Many people start with the assumption that at scale you must start with effective Agile teams before trying to get them to work together. This has not been borne out by evidence.

As Ron Jeffries put it in one of his blogs “most of your teams may not really be Agile at all. Until all your individual teams can really do what Agile teams do, using all those XP practices that SAFe does wisely recommend, it’s not time to start directing them with a large process. It’s time to get them trained and experienced in doing software right. After they can do it, you’ll find that most of them don’t need all that top down large process after all. The large process is trying to compensate for the problem rather than fix it.”

While I think there is merit to this thinking, I do not agree the best way to achieve scale is always by getting the teams working well. As with most things, an approach depends upon the situation you are in. If the types of projects you are working on don’t require teams of more than 30-50 folks, I’d probably take Ron’s approach, because SAFe is likely too big for them.

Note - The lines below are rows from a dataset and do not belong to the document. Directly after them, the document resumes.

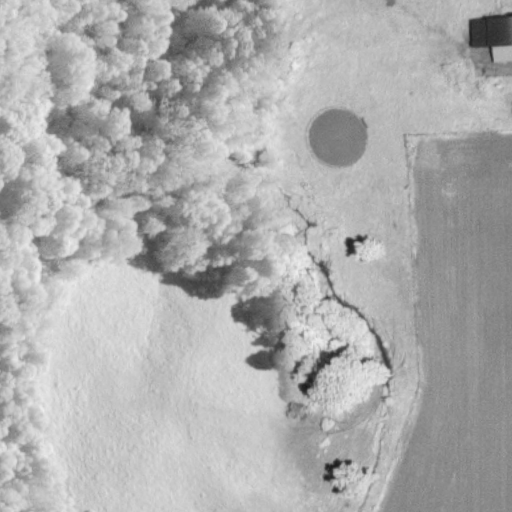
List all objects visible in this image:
building: (496, 33)
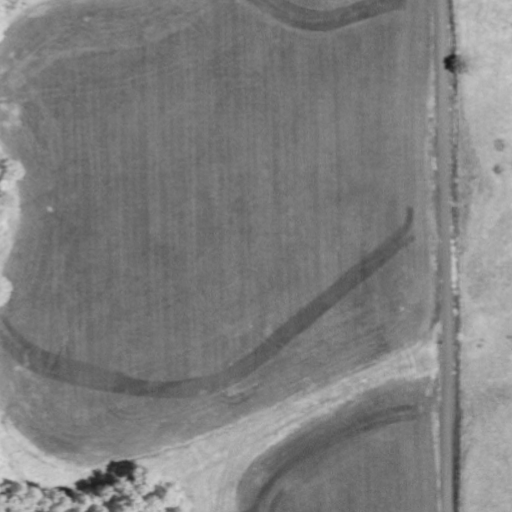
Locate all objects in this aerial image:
road: (448, 256)
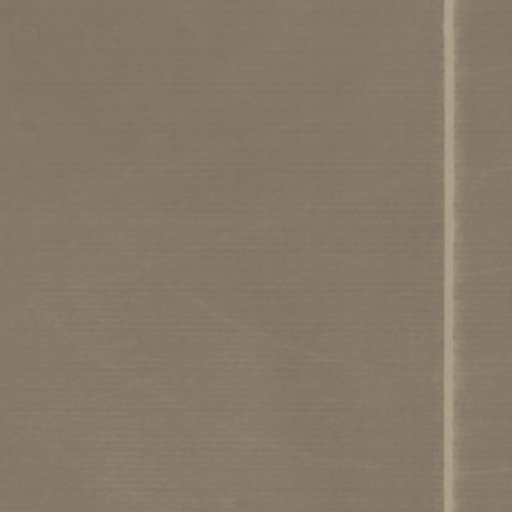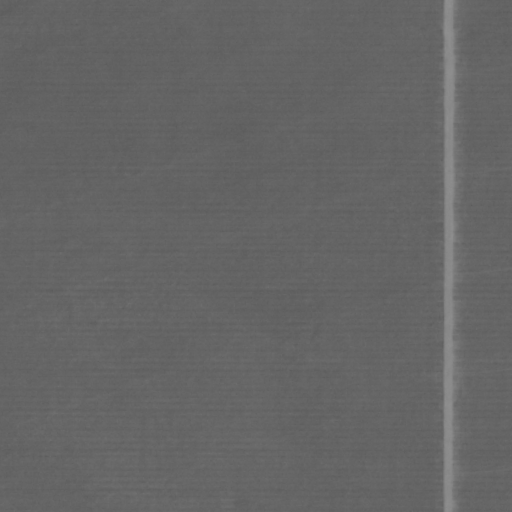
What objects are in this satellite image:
crop: (255, 255)
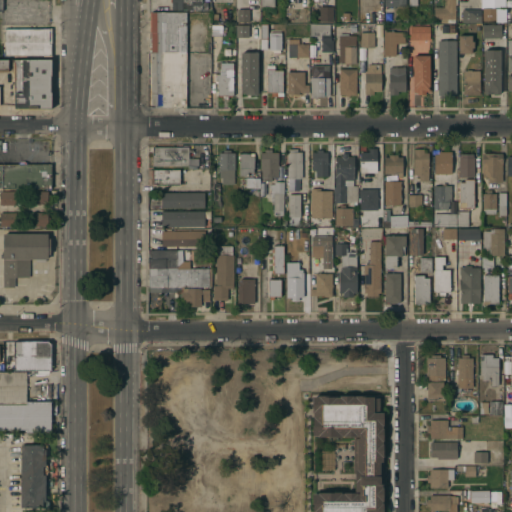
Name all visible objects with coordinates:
building: (412, 1)
building: (267, 2)
building: (395, 2)
building: (393, 3)
road: (126, 4)
building: (188, 4)
building: (190, 4)
building: (241, 4)
building: (468, 4)
building: (511, 6)
building: (488, 9)
building: (168, 10)
building: (444, 10)
building: (445, 10)
building: (326, 12)
building: (324, 14)
building: (488, 14)
building: (241, 15)
building: (242, 15)
building: (293, 15)
building: (469, 16)
building: (470, 16)
road: (75, 27)
building: (353, 27)
building: (451, 27)
building: (471, 27)
building: (216, 29)
building: (263, 30)
building: (489, 30)
building: (491, 30)
building: (241, 31)
building: (241, 31)
building: (167, 32)
building: (418, 32)
building: (418, 32)
building: (322, 35)
building: (367, 38)
building: (365, 40)
building: (391, 40)
building: (25, 41)
building: (27, 41)
building: (273, 41)
building: (274, 41)
building: (390, 42)
building: (263, 43)
building: (465, 43)
building: (463, 44)
building: (325, 46)
building: (508, 46)
building: (510, 46)
building: (296, 48)
building: (347, 48)
building: (296, 49)
building: (345, 49)
building: (166, 60)
building: (509, 61)
building: (508, 62)
building: (3, 66)
road: (109, 66)
building: (446, 66)
building: (445, 67)
building: (490, 71)
building: (490, 72)
building: (247, 73)
building: (248, 73)
building: (421, 74)
building: (372, 77)
building: (225, 78)
building: (371, 78)
building: (396, 78)
building: (167, 79)
building: (223, 80)
building: (273, 80)
building: (274, 80)
building: (320, 80)
building: (347, 80)
building: (395, 80)
building: (318, 81)
building: (470, 81)
building: (509, 81)
building: (296, 82)
building: (346, 82)
building: (469, 82)
building: (509, 82)
building: (32, 83)
building: (295, 83)
building: (33, 85)
road: (192, 91)
road: (255, 126)
building: (170, 155)
building: (171, 157)
building: (368, 160)
building: (319, 161)
building: (366, 161)
building: (442, 161)
building: (246, 162)
building: (441, 162)
building: (269, 163)
building: (294, 163)
building: (418, 163)
building: (420, 163)
building: (245, 164)
building: (268, 164)
building: (319, 164)
building: (392, 164)
building: (466, 164)
building: (509, 164)
building: (226, 165)
building: (292, 165)
building: (391, 165)
building: (464, 165)
building: (492, 165)
building: (509, 165)
building: (490, 167)
building: (225, 168)
building: (24, 176)
building: (25, 176)
building: (166, 176)
building: (164, 177)
building: (344, 178)
building: (343, 179)
building: (252, 181)
building: (392, 191)
building: (466, 192)
building: (391, 193)
building: (464, 193)
building: (216, 194)
building: (441, 195)
building: (8, 196)
building: (40, 196)
building: (277, 196)
building: (276, 197)
building: (440, 197)
building: (7, 198)
building: (36, 198)
building: (182, 198)
building: (368, 198)
building: (367, 199)
building: (414, 199)
building: (181, 200)
building: (413, 200)
building: (487, 201)
building: (488, 201)
building: (321, 202)
building: (501, 202)
building: (319, 203)
building: (499, 204)
building: (294, 207)
building: (292, 209)
building: (345, 216)
building: (182, 217)
building: (342, 217)
building: (462, 217)
building: (8, 218)
building: (9, 218)
building: (40, 218)
building: (181, 218)
building: (217, 218)
building: (444, 218)
building: (34, 219)
building: (398, 219)
building: (449, 219)
building: (396, 220)
building: (418, 222)
building: (509, 229)
building: (449, 232)
building: (468, 232)
building: (303, 233)
building: (447, 233)
building: (511, 233)
building: (466, 234)
building: (183, 237)
building: (180, 238)
building: (415, 240)
building: (493, 240)
building: (491, 242)
building: (413, 243)
building: (393, 245)
building: (393, 248)
building: (320, 249)
building: (321, 249)
building: (22, 253)
building: (155, 253)
building: (19, 254)
road: (76, 255)
building: (277, 258)
building: (277, 258)
building: (165, 259)
road: (123, 260)
building: (510, 261)
building: (425, 263)
building: (486, 263)
building: (424, 264)
building: (346, 268)
building: (372, 269)
building: (345, 270)
building: (370, 271)
building: (223, 272)
building: (174, 274)
building: (440, 275)
building: (178, 276)
building: (221, 276)
building: (439, 276)
building: (509, 278)
building: (292, 280)
building: (294, 280)
building: (469, 283)
building: (322, 284)
building: (321, 285)
building: (468, 285)
building: (392, 286)
building: (509, 286)
building: (272, 287)
building: (274, 287)
building: (490, 287)
building: (391, 288)
building: (420, 289)
building: (421, 289)
building: (488, 289)
building: (245, 290)
building: (245, 290)
building: (194, 295)
building: (193, 296)
road: (255, 333)
building: (31, 354)
building: (31, 354)
building: (488, 366)
building: (511, 367)
building: (487, 369)
building: (464, 371)
building: (463, 372)
building: (510, 372)
building: (435, 375)
building: (433, 377)
building: (13, 386)
building: (483, 404)
building: (20, 406)
building: (495, 406)
building: (489, 408)
building: (25, 415)
building: (474, 417)
road: (402, 422)
building: (443, 429)
building: (442, 430)
building: (443, 449)
building: (351, 450)
building: (352, 450)
building: (442, 450)
building: (479, 455)
building: (478, 457)
building: (326, 459)
building: (470, 470)
building: (33, 474)
building: (31, 475)
building: (439, 476)
building: (438, 477)
building: (511, 481)
building: (510, 487)
building: (475, 494)
building: (478, 496)
building: (442, 501)
building: (441, 503)
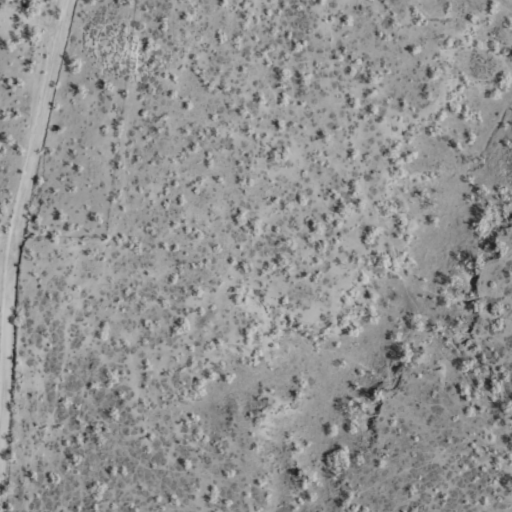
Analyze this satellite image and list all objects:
road: (25, 174)
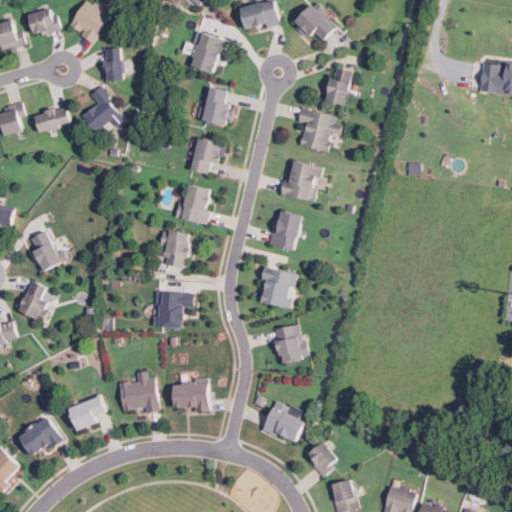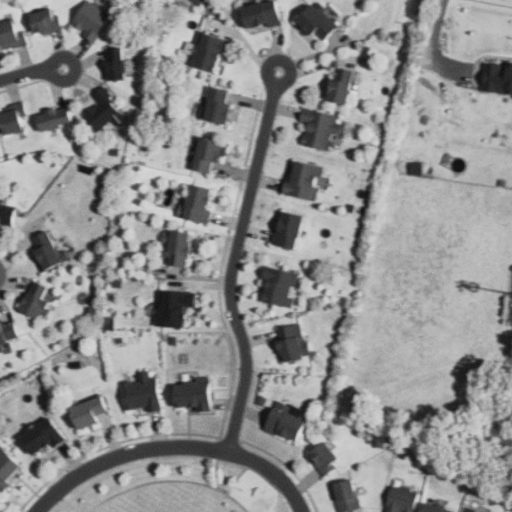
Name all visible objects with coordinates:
building: (256, 12)
building: (263, 14)
building: (87, 18)
building: (92, 19)
building: (313, 19)
building: (39, 20)
building: (47, 21)
building: (318, 23)
building: (9, 34)
building: (12, 35)
road: (435, 45)
building: (202, 50)
building: (211, 52)
building: (111, 61)
building: (117, 63)
road: (30, 73)
building: (494, 76)
building: (498, 78)
building: (333, 83)
building: (342, 86)
building: (214, 105)
building: (221, 105)
building: (99, 108)
building: (106, 111)
building: (10, 116)
building: (49, 117)
building: (55, 120)
building: (14, 121)
building: (315, 126)
building: (320, 128)
building: (204, 152)
building: (210, 154)
building: (417, 167)
building: (299, 178)
building: (307, 180)
building: (192, 203)
building: (199, 203)
building: (352, 207)
building: (2, 216)
building: (8, 216)
building: (281, 228)
building: (290, 229)
building: (172, 246)
building: (178, 248)
building: (48, 250)
road: (235, 258)
building: (273, 285)
building: (281, 286)
building: (33, 300)
building: (38, 302)
building: (170, 306)
building: (176, 308)
building: (107, 322)
building: (7, 328)
building: (8, 330)
building: (288, 341)
building: (293, 343)
building: (137, 391)
building: (143, 392)
building: (187, 394)
building: (195, 395)
building: (82, 410)
building: (91, 410)
building: (280, 421)
building: (289, 421)
building: (37, 433)
building: (44, 435)
road: (169, 444)
building: (319, 456)
building: (326, 457)
building: (5, 464)
building: (7, 468)
building: (341, 493)
building: (346, 494)
building: (397, 499)
building: (402, 499)
building: (428, 508)
building: (436, 508)
building: (464, 509)
building: (470, 510)
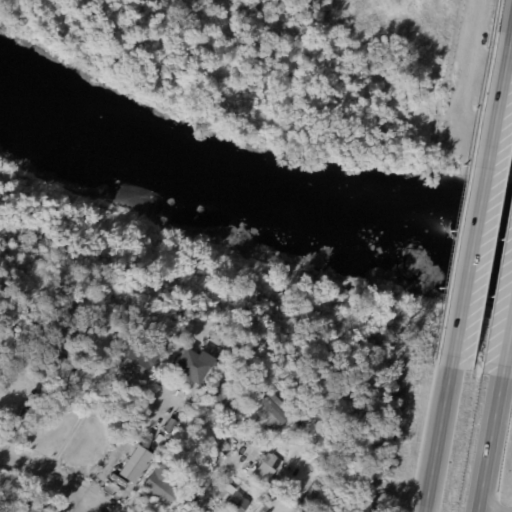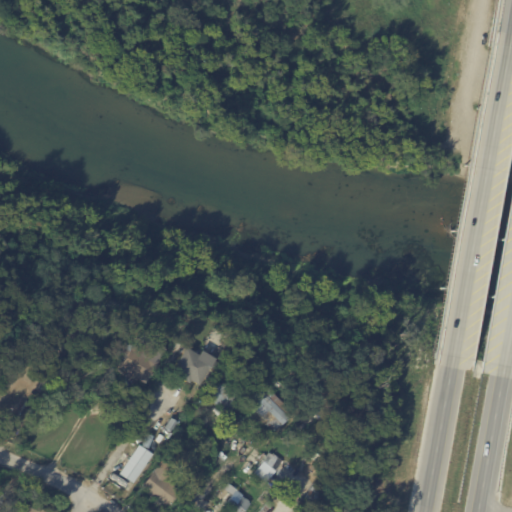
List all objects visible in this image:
road: (510, 35)
river: (246, 178)
road: (480, 201)
building: (74, 321)
building: (93, 326)
road: (505, 327)
building: (148, 357)
building: (139, 359)
building: (188, 365)
building: (186, 367)
building: (217, 395)
building: (221, 395)
building: (266, 407)
building: (271, 413)
building: (16, 420)
road: (437, 434)
road: (485, 436)
road: (123, 442)
building: (132, 463)
building: (132, 464)
building: (264, 466)
building: (188, 467)
building: (265, 469)
building: (189, 478)
road: (57, 480)
building: (157, 485)
building: (183, 485)
building: (239, 485)
building: (156, 487)
building: (311, 489)
road: (289, 497)
building: (235, 501)
building: (233, 504)
road: (84, 505)
building: (5, 508)
building: (28, 508)
building: (34, 508)
building: (155, 511)
road: (481, 511)
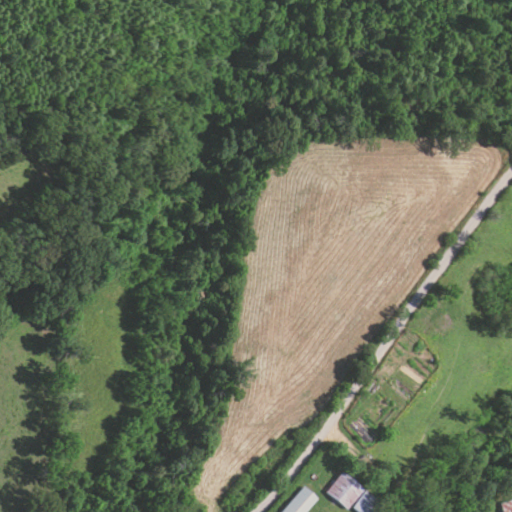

But many projects are too big or complex to unwind. In this case, looking at the big picture and getting teams to deliver in 2-week cycles may be the right approach.

The (Sometimes) Danger of Starting at the Team. Spinning up Scrum teams in isolation is not that hard to do. Much of the bad Scrum out there is due to the teams are not in isolation and they are being overloaded with work. When a team starts out with Scrum and learns to be effective, they are basically learning how to optimize themselves. When teams need to work together, sometimes one team needs to slow down in order to optimize the results of all of the teams working together. However, if they’ve been used to focusing on themselves then they may not wan to do this.

The (Sometimes) Advantage of Starting at the Program Level. When a program is being managed by looking at the whole, managing the amount of work that needs to be done, and doing planning events that coordinate dependencies between teams, teams are often in a better environment in which to learn Agile. They are not being inundated with work because of the management of Work-in-Process. Furthermore, they are clear of their responsibilities to other teams and of other teams to them. It is often easier to train teams in Agile when they are in a good ecosystem.